統計調査は、東京都内のユーザーを対象にしたモビリティメディア「THE TOKYO VISION GROWTH」を運営するニューステクノロジー(東京都港区)が、コロナ禍のタクシー利用の実態を探るため、インターネット調査の形式で行った。対象者は都内でタクシーを月1回以上使うユーザーで、20~60代の男女1050人から回答を得た。回答結果を2019年8月に実施した同社の調査と比較したところ、月1~2回のライトユーザーの利用は前回比9.5ポイント減の49.3%と減少した一方、月3~10回のミドルユーザー層の利用は9.5ポイント増の43.7%と増加していることがわかった。
同社によれば、こうしたタクシー利用の増加は、利用時間の増加を示しているだけでなく、長距離化が進んでいることも表しているという。
さらに、統計調査では、回答者がコロナ禍でのタクシーの利用理由について、半数近くが交通手段としての利便性の高さや移動時の負担の少なさを挙げた一方、約2割前後が3密回避など感染対策にひも付く理由を挙げた。

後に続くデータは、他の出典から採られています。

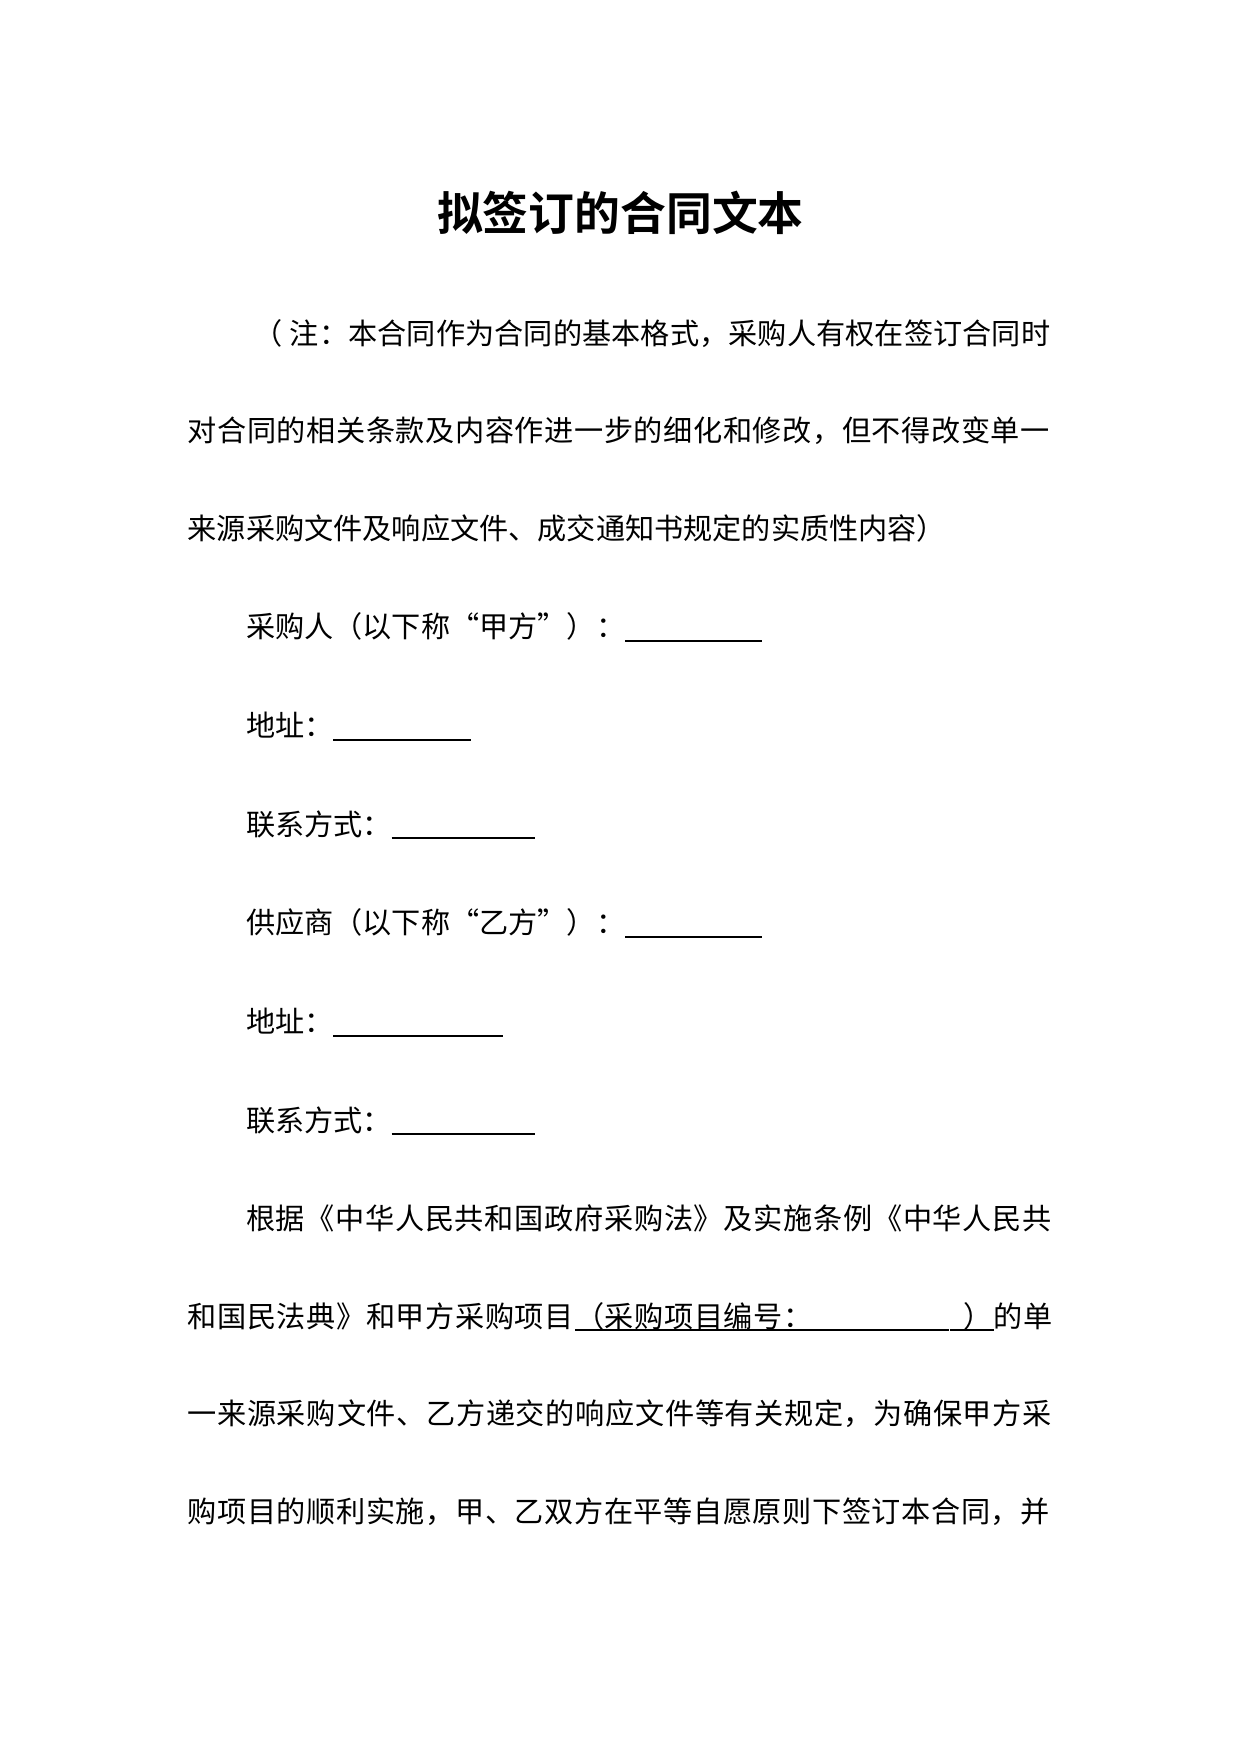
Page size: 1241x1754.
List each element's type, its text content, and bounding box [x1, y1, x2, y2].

統計調査では、タクシー利用増加の理由についての言及はなかったが、経営者や本部長、執行役員といった経営幹部クラスの利用が1.6倍に増えたことが影響しているとみられる。リモートワークが進むコロナ禍でも、経営の意思決定頻度が高い役職者は対面でのやり取りが強いられる場面が多いとされ、3密回避対策の推進とあわせて積極的にタクシーを利用したと考えられる。
ニューステクノロジーは、統計調査を受けて、利用者が増えている経営幹部層向けの情報発信を、タクシー内のデジタルサイネージを通じて強化すると説明。タクシー利用理由として感染回避も多かったことから、新型コロナ対策を基軸にした空間づくりに取り組む必要性を呼びかけるとしている。